Our Thinking People Breakfasts offer market-leading insight into how organisations can make better predictions in an unpredictable world.
At our September event, we welcomed a panel of experts:
Some of the big themes to emerge highlight the opportunities and challenges around putting predictive workforce analytics into action.
Predictive analytics make for better strategy
Bold organisations embrace predictive analytics to achieve breakthrough performance. Take an example from Formula 1. Analysis of live data from cars helps drivers understand the likely impact of their decisions as different race scenarios evolve. Powerful software runs millions of possible strategies for each two-hour race – giving drivers a degree of insight they could never achieve with pure brainpower. Predictive workforce analytics does something similar – helping businesses make better decisions on people strategy than they could make with instinct alone.
Analytics give us experience beyond our years
Experience improves our judgement. In situations we’ve encountered before, we understand how different courses of action might play out. So is experience just another way of saying we recognise patterns? And what if we could share that experience with the whole team? With predictive analytics, we can. Access to analysis gives every team member better information about where different courses of action might lead and helps them make smarter decisions on optimising performance.
Learning from data-driven product design
Sensors in products now routinely send back data to manufacturers on how the product is being used. This data informs future product design so customers get something better with each new version. The same principle can help HR teams deliver better support. Workforce data can reveal how a strategy is performing, while predictive analytics can help HR professionals look ahead and understand how subtle changes to strategy can help the business achieve better results.
Spread your data net wide…
On the day Sam Allardyce lost his job as England head coach despite his 100% match record (one game, one win), we understood how misleading a single data point can be. Data from more sources, including sources beyond the organisation, makes insight more accurate.

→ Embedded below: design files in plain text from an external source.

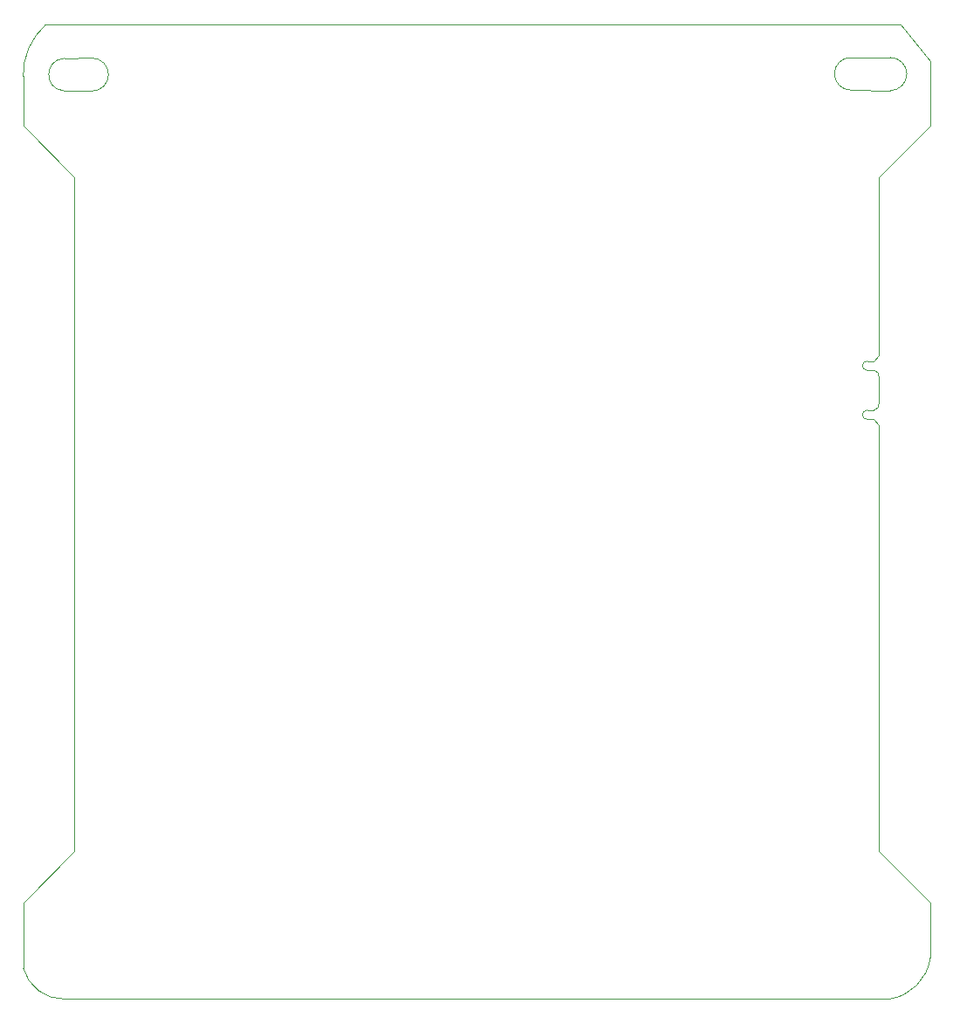
<source format=gbr>
%TF.GenerationSoftware,KiCad,Pcbnew,8.0.2-1*%
%TF.CreationDate,2024-05-28T17:53:56-07:00*%
%TF.ProjectId,flight_computer_dev_board_rfm98pw,666c6967-6874-45f6-936f-6d7075746572,rev?*%
%TF.SameCoordinates,Original*%
%TF.FileFunction,Profile,NP*%
%FSLAX46Y46*%
G04 Gerber Fmt 4.6, Leading zero omitted, Abs format (unit mm)*
G04 Created by KiCad (PCBNEW 8.0.2-1) date 2024-05-28 17:53:56*
%MOMM*%
%LPD*%
G01*
G04 APERTURE LIST*
%TA.AperFunction,Profile*%
%ADD10C,0.100000*%
%TD*%
%TA.AperFunction,Profile*%
%ADD11C,0.010000*%
%TD*%
G04 APERTURE END LIST*
D10*
X147266164Y-53978713D02*
X150016362Y-54003722D01*
X197601362Y-47563722D02*
X223001362Y-47563722D01*
X143343200Y-52574400D02*
G75*
G02*
X145506701Y-47589224I6488800J146000D01*
G01*
X150016362Y-50803722D02*
G75*
G02*
X150016362Y-54003678I38J-1599978D01*
G01*
X223616362Y-53903722D02*
G75*
G02*
X223666338Y-50754470I38J1575022D01*
G01*
X143343200Y-134000000D02*
X143343200Y-132710000D01*
X143343200Y-139074400D02*
X143343200Y-134000000D01*
X147316139Y-50829506D02*
X150016362Y-50803722D01*
X143343200Y-57380000D02*
X143343200Y-52574400D01*
X145506720Y-47589245D02*
X149976362Y-47563722D01*
X231343200Y-133532000D02*
X231343200Y-132710000D01*
X227343200Y-142074400D02*
X147343200Y-142074400D01*
X223001362Y-47563722D02*
X228441362Y-47578722D01*
X227466362Y-50753722D02*
G75*
G02*
X227466362Y-53953678I38J-1599978D01*
G01*
X147266164Y-53978713D02*
G75*
G02*
X147316135Y-50829423I134136J1572913D01*
G01*
X231343200Y-132710000D02*
X226370000Y-127736800D01*
X147343200Y-142074400D02*
G75*
G02*
X143343247Y-139074387I-60600J4085800D01*
G01*
X197601362Y-47563722D02*
X196443600Y-47563722D01*
X143343200Y-132710000D02*
X148320000Y-127733200D01*
X185536362Y-47563722D02*
X149976362Y-47563722D01*
X185536362Y-47563722D02*
X186893200Y-47563722D01*
X186893200Y-47563722D02*
X196443600Y-47563722D01*
X223616362Y-53903722D02*
X227466362Y-53953722D01*
X143343200Y-57380000D02*
X148320000Y-62356800D01*
X226370000Y-87920000D02*
X226370000Y-127736800D01*
X231343200Y-57380000D02*
X226370000Y-62353200D01*
X231343200Y-56345522D02*
X231343200Y-57380000D01*
X226370000Y-78120000D02*
X226370000Y-62353200D01*
X231343200Y-56345522D02*
X231343200Y-51074400D01*
X228441362Y-47578722D02*
X231343200Y-51074400D01*
X231343200Y-133532000D02*
X231343200Y-138074400D01*
X227466362Y-50753722D02*
X223666337Y-50754515D01*
X148320000Y-127733200D02*
X148320000Y-62356800D01*
X231343200Y-138074400D02*
G75*
G02*
X227343200Y-142074400I-4618600J618600D01*
G01*
D11*
%TO.C,J8*%
X225220000Y-80195000D02*
X225870000Y-80195000D01*
X225220000Y-81095000D02*
X225870000Y-81095000D01*
X225220000Y-84945000D02*
X225870000Y-84945000D01*
X225220000Y-85845000D02*
X225870000Y-85845000D01*
X226370000Y-78120000D02*
X226370000Y-79620000D01*
X226370000Y-79620000D02*
X225870000Y-80195000D01*
X226370000Y-86420000D02*
X225870000Y-85845000D01*
X226370000Y-87920000D02*
X226370000Y-86420000D01*
X226374943Y-83019470D02*
X226370000Y-81720000D01*
X226374943Y-83019470D02*
X226374943Y-84319470D01*
X225220000Y-81095000D02*
G75*
G02*
X225220000Y-80195000I0J450000D01*
G01*
X225220000Y-85845000D02*
G75*
G02*
X225220000Y-84945000I0J450000D01*
G01*
X225865057Y-81094471D02*
G75*
G02*
X226370002Y-81720000I-59997J-564999D01*
G01*
X226374943Y-84319470D02*
G75*
G02*
X225870000Y-84944999I-564942J-60530D01*
G01*
%TD*%
M02*

</source>
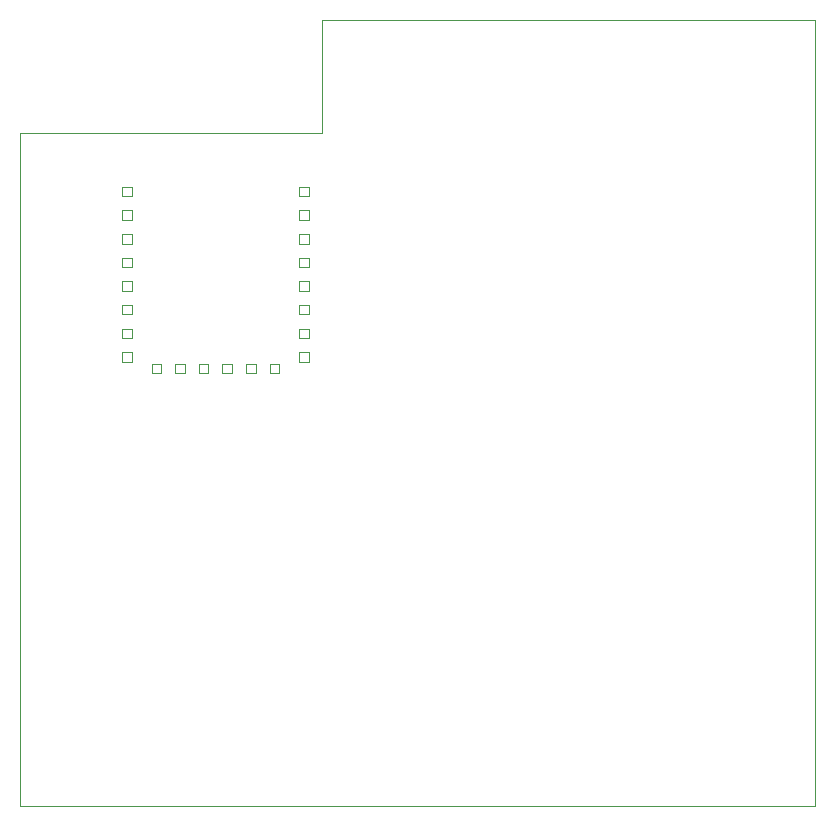
<source format=gbr>
%TF.GenerationSoftware,KiCad,Pcbnew,7.0.9*%
%TF.CreationDate,2024-01-07T00:29:14+01:00*%
%TF.ProjectId,esp32_programmer,65737033-325f-4707-926f-6772616d6d65,rev?*%
%TF.SameCoordinates,Original*%
%TF.FileFunction,Profile,NP*%
%FSLAX46Y46*%
G04 Gerber Fmt 4.6, Leading zero omitted, Abs format (unit mm)*
G04 Created by KiCad (PCBNEW 7.0.9) date 2024-01-07 00:29:14*
%MOMM*%
%LPD*%
G01*
G04 APERTURE LIST*
%TA.AperFunction,Profile*%
%ADD10C,0.100000*%
%TD*%
%TA.AperFunction,Profile*%
%ADD11C,0.050000*%
%TD*%
G04 APERTURE END LIST*
D10*
X115000000Y-81000000D02*
X115000000Y-90500000D01*
X89500000Y-90500000D02*
X89500000Y-147500000D01*
X156750000Y-81000000D02*
X115000000Y-81000000D01*
X156750000Y-147500000D02*
X156750000Y-81000000D01*
X115000000Y-90500000D02*
X89500000Y-90500000D01*
X89500000Y-147500000D02*
X156750000Y-147500000D01*
D11*
%TO.C,U2*%
X98100000Y-95100000D02*
X98900000Y-95100000D01*
X98900000Y-95100000D02*
X98900000Y-95900000D01*
X98900000Y-95900000D02*
X98100000Y-95900000D01*
X98100000Y-95900000D02*
X98100000Y-95100000D01*
X98100000Y-97100000D02*
X98900000Y-97100000D01*
X98900000Y-97100000D02*
X98900000Y-97900000D01*
X98900000Y-97900000D02*
X98100000Y-97900000D01*
X98100000Y-97900000D02*
X98100000Y-97100000D01*
X98100000Y-99100000D02*
X98900000Y-99100000D01*
X98900000Y-99100000D02*
X98900000Y-99900000D01*
X98900000Y-99900000D02*
X98100000Y-99900000D01*
X98100000Y-99900000D02*
X98100000Y-99100000D01*
X98100000Y-101100000D02*
X98900000Y-101100000D01*
X98900000Y-101100000D02*
X98900000Y-101900000D01*
X98900000Y-101900000D02*
X98100000Y-101900000D01*
X98100000Y-101900000D02*
X98100000Y-101100000D01*
X98100000Y-103100000D02*
X98900000Y-103100000D01*
X98900000Y-103100000D02*
X98900000Y-103900000D01*
X98900000Y-103900000D02*
X98100000Y-103900000D01*
X98100000Y-103900000D02*
X98100000Y-103100000D01*
X98100000Y-105100000D02*
X98900000Y-105100000D01*
X98900000Y-105100000D02*
X98900000Y-105900000D01*
X98900000Y-105900000D02*
X98100000Y-105900000D01*
X98100000Y-105900000D02*
X98100000Y-105100000D01*
X98100000Y-107100000D02*
X98900000Y-107100000D01*
X98900000Y-107100000D02*
X98900000Y-107900000D01*
X98900000Y-107900000D02*
X98100000Y-107900000D01*
X98100000Y-107900000D02*
X98100000Y-107100000D01*
X98100000Y-109100000D02*
X98900000Y-109100000D01*
X98900000Y-109100000D02*
X98900000Y-109900000D01*
X98900000Y-109900000D02*
X98100000Y-109900000D01*
X98100000Y-109900000D02*
X98100000Y-109100000D01*
X100600000Y-110900000D02*
X101400000Y-110900000D01*
X101400000Y-110900000D02*
X101400000Y-110100000D01*
X101400000Y-110100000D02*
X100600000Y-110100000D01*
X100600000Y-110100000D02*
X100600000Y-110900000D01*
X102600000Y-110900000D02*
X103400000Y-110900000D01*
X103400000Y-110900000D02*
X103400000Y-110100000D01*
X103400000Y-110100000D02*
X102600000Y-110100000D01*
X102600000Y-110100000D02*
X102600000Y-110900000D01*
X104600000Y-110900000D02*
X105400000Y-110900000D01*
X105400000Y-110900000D02*
X105400000Y-110100000D01*
X105400000Y-110100000D02*
X104600000Y-110100000D01*
X104600000Y-110100000D02*
X104600000Y-110900000D01*
X106600000Y-110900000D02*
X107400000Y-110900000D01*
X107400000Y-110900000D02*
X107400000Y-110100000D01*
X107400000Y-110100000D02*
X106600000Y-110100000D01*
X106600000Y-110100000D02*
X106600000Y-110900000D01*
X108600000Y-110900000D02*
X109400000Y-110900000D01*
X109400000Y-110900000D02*
X109400000Y-110100000D01*
X109400000Y-110100000D02*
X108600000Y-110100000D01*
X108600000Y-110100000D02*
X108600000Y-110900000D01*
X110600000Y-110900000D02*
X111400000Y-110900000D01*
X111400000Y-110900000D02*
X111400000Y-110100000D01*
X111400000Y-110100000D02*
X110600000Y-110100000D01*
X110600000Y-110100000D02*
X110600000Y-110900000D01*
X113100000Y-95100000D02*
X113900000Y-95100000D01*
X113900000Y-95100000D02*
X113900000Y-95900000D01*
X113900000Y-95900000D02*
X113100000Y-95900000D01*
X113100000Y-95900000D02*
X113100000Y-95100000D01*
X113100000Y-97100000D02*
X113900000Y-97100000D01*
X113900000Y-97100000D02*
X113900000Y-97900000D01*
X113900000Y-97900000D02*
X113100000Y-97900000D01*
X113100000Y-97900000D02*
X113100000Y-97100000D01*
X113100000Y-99100000D02*
X113900000Y-99100000D01*
X113900000Y-99100000D02*
X113900000Y-99900000D01*
X113900000Y-99900000D02*
X113100000Y-99900000D01*
X113100000Y-99900000D02*
X113100000Y-99100000D01*
X113100000Y-101100000D02*
X113900000Y-101100000D01*
X113900000Y-101100000D02*
X113900000Y-101900000D01*
X113900000Y-101900000D02*
X113100000Y-101900000D01*
X113100000Y-101900000D02*
X113100000Y-101100000D01*
X113100000Y-103100000D02*
X113900000Y-103100000D01*
X113900000Y-103100000D02*
X113900000Y-103900000D01*
X113900000Y-103900000D02*
X113100000Y-103900000D01*
X113100000Y-103900000D02*
X113100000Y-103100000D01*
X113100000Y-105100000D02*
X113900000Y-105100000D01*
X113900000Y-105100000D02*
X113900000Y-105900000D01*
X113900000Y-105900000D02*
X113100000Y-105900000D01*
X113100000Y-105900000D02*
X113100000Y-105100000D01*
X113100000Y-107100000D02*
X113900000Y-107100000D01*
X113900000Y-107100000D02*
X113900000Y-107900000D01*
X113900000Y-107900000D02*
X113100000Y-107900000D01*
X113100000Y-107900000D02*
X113100000Y-107100000D01*
X113100000Y-109100000D02*
X113900000Y-109100000D01*
X113900000Y-109100000D02*
X113900000Y-109900000D01*
X113900000Y-109900000D02*
X113100000Y-109900000D01*
X113100000Y-109900000D02*
X113100000Y-109100000D01*
%TD*%
M02*

</source>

Despite this, HR often depends on HR data to monitor and predict employee performance, ignoring the trail of data signals employees leave behind them as they work. KPMG monitors over 8000 different signal types to get clearer intelligence on performance. Using data from many sources, we can predict accurately which employees will leave their jobs within the next 90 days – and, within the first three months of an employee joining, the likelihood of them becoming a future star.
… but not too wide
More data is good, but not all data. Businesses, HR professionals, even Formula 1 teams must focus on data that can help answer specific questions rather than going on a general data trawl. The key question must be: how can we get maximum insight from minimum data?
Organisations seeking new data sources must resist the lure of dramatic data that seems to tell an easy story. It’s vital to make a careful appraisal. If the data supports what we already believe, it’s all too easy to suspend critical judgement and forget to ask: can we trust the data?
Data doesn’t deliver certainty
Data doesn’t make decisions – and it doesn’t deliver certainty. It helps people make decisions based on a better assessment of probability. This truth often comes up against unrealistic expectations in the boardroom. Many business leaders want certainty – and they want it fast.
The reality is that it takes time for organisations to get their data in good enough shape for meaningful analysis. And it takes time for HR teams to build or find the capabilities they need to add value through predictive analytics. As a result, HR professionals at the top table face the challenge of reframing expectations for the leadership team.